The process of metamorphosis presents many mysteries, but some of the most deeply puzzling ones center on the nervous system. At the center of this phenomenon is the brain, which must code for not one but multiple different identities. After all, the life of a flying, mate-seeking insect is very different from the life of a hungry caterpillar. For the past half-century, researchers have probed the question of how a network of neurons that encodes one identity—that of a hungry caterpillar or a murderous lacewing larva—shifts to encode an adult identity that encompasses a completely different set of behaviors and needs.
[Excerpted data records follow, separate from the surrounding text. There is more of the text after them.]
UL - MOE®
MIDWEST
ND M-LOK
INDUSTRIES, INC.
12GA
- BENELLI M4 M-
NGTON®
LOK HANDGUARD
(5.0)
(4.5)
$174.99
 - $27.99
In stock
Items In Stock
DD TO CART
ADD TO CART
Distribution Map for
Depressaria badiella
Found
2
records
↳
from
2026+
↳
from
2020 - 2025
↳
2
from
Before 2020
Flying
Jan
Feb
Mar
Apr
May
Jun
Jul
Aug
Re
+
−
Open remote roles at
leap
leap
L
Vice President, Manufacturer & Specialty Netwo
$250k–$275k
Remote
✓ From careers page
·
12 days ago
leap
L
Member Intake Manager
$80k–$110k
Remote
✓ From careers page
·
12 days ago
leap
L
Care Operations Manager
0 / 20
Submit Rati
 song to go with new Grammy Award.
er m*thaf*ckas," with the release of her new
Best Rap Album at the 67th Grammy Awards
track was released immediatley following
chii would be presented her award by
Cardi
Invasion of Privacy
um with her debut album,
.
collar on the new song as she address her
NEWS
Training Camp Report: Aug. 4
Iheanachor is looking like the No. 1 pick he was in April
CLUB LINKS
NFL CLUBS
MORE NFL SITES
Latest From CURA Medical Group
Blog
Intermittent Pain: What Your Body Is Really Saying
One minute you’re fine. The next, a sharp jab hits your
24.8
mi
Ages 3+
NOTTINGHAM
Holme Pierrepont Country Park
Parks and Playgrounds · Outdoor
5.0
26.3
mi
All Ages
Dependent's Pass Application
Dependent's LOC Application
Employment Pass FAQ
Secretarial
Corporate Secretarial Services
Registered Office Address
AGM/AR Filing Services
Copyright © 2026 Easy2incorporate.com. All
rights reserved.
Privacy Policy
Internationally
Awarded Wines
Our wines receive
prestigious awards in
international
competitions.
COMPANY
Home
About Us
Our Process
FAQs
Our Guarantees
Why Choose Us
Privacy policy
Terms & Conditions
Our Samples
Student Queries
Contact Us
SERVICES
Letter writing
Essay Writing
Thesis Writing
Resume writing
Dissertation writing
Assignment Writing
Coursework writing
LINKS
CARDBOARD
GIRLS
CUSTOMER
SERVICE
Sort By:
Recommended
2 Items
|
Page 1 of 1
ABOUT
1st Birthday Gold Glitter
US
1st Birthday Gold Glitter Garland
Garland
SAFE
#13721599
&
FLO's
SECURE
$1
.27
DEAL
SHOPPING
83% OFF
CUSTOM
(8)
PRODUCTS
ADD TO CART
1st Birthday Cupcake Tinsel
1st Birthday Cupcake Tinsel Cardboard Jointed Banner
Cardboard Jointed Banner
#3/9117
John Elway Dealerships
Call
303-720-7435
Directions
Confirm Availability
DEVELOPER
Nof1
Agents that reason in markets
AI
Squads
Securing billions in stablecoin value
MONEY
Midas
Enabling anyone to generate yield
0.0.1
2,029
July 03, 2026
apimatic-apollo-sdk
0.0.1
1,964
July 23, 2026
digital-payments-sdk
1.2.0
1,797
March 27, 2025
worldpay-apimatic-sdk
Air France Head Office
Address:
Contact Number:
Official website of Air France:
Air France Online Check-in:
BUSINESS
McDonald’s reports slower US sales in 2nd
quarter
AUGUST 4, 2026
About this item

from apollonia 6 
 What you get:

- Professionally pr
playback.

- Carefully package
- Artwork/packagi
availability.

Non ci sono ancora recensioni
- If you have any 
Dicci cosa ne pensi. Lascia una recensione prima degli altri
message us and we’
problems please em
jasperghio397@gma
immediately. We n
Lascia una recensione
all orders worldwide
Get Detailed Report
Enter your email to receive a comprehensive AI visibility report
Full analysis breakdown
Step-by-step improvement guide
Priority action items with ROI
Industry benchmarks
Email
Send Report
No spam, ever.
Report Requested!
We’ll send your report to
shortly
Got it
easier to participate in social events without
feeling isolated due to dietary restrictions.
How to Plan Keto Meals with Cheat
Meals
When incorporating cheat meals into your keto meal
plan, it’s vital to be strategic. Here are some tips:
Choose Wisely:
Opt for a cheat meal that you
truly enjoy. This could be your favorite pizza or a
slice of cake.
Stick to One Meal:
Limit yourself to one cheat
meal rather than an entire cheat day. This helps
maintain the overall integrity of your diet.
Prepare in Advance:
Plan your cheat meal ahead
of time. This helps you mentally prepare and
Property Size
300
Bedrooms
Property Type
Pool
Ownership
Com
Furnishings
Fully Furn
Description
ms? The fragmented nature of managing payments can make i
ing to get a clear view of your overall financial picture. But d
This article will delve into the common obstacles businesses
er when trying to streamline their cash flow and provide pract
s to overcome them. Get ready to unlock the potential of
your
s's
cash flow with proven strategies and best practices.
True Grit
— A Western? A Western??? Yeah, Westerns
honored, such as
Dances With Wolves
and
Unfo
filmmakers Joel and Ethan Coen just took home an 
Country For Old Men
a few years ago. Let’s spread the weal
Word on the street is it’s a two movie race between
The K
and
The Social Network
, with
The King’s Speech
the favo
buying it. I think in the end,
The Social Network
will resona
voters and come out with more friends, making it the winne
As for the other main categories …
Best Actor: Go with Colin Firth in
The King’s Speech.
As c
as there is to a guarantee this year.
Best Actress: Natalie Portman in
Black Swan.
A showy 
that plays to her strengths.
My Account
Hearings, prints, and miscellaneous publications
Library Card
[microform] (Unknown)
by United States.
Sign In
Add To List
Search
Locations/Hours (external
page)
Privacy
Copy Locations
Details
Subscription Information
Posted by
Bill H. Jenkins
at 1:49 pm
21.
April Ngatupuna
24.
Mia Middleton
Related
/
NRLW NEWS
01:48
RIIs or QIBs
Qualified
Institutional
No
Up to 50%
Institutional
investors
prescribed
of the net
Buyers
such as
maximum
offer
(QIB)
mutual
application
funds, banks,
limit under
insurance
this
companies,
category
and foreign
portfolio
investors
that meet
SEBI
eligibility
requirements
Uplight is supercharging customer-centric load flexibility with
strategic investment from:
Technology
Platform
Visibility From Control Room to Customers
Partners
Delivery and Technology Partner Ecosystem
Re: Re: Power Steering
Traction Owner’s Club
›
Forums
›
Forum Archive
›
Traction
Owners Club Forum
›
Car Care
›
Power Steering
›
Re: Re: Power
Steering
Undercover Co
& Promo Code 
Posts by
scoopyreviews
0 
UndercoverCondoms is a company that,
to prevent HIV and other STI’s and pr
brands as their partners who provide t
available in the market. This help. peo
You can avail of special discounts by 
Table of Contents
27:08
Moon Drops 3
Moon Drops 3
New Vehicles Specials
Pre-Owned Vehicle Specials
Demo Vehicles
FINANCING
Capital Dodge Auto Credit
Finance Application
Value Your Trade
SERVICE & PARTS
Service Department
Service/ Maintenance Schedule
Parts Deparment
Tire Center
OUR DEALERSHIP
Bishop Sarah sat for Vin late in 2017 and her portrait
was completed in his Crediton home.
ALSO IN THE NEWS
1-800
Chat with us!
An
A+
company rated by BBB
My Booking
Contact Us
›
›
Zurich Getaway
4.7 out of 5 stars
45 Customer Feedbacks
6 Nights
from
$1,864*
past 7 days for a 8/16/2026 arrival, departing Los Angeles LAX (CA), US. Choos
Truman and his team have now learned how much metamorphosis reshuffles parts of the brain. In a recent study published in the journal eLife, they traced dozens of neurons in the brains of fruit flies going through metamorphosis. They found that, unlike the tormented protagonist of Franz Kafka’s short story “The Metamorphosis,” who awakes one day as a monstrous insect, adult insects likely can’t remember much of their larval life. Although many of the larval neurons in the study endured, the part of the insect brain that Truman’s group examined was dramatically rewired. That overhaul of neural connections mirrored a similarly dramatic shift in the behavior of the insects as they changed from crawling, hungry larvae to flying, mate-seeking adults.

Their findings are “the most detailed example to date” of what happens to the brain of an insect undergoing metamorphosis, said Deniz Erezyilmaz, a postdoctoral research scientist at the University of Oxford’s Center for Neural Circuits and Behavior who used to work in Truman’s lab but wasn’t involved in this work. The results may apply to many other species on Earth, she added.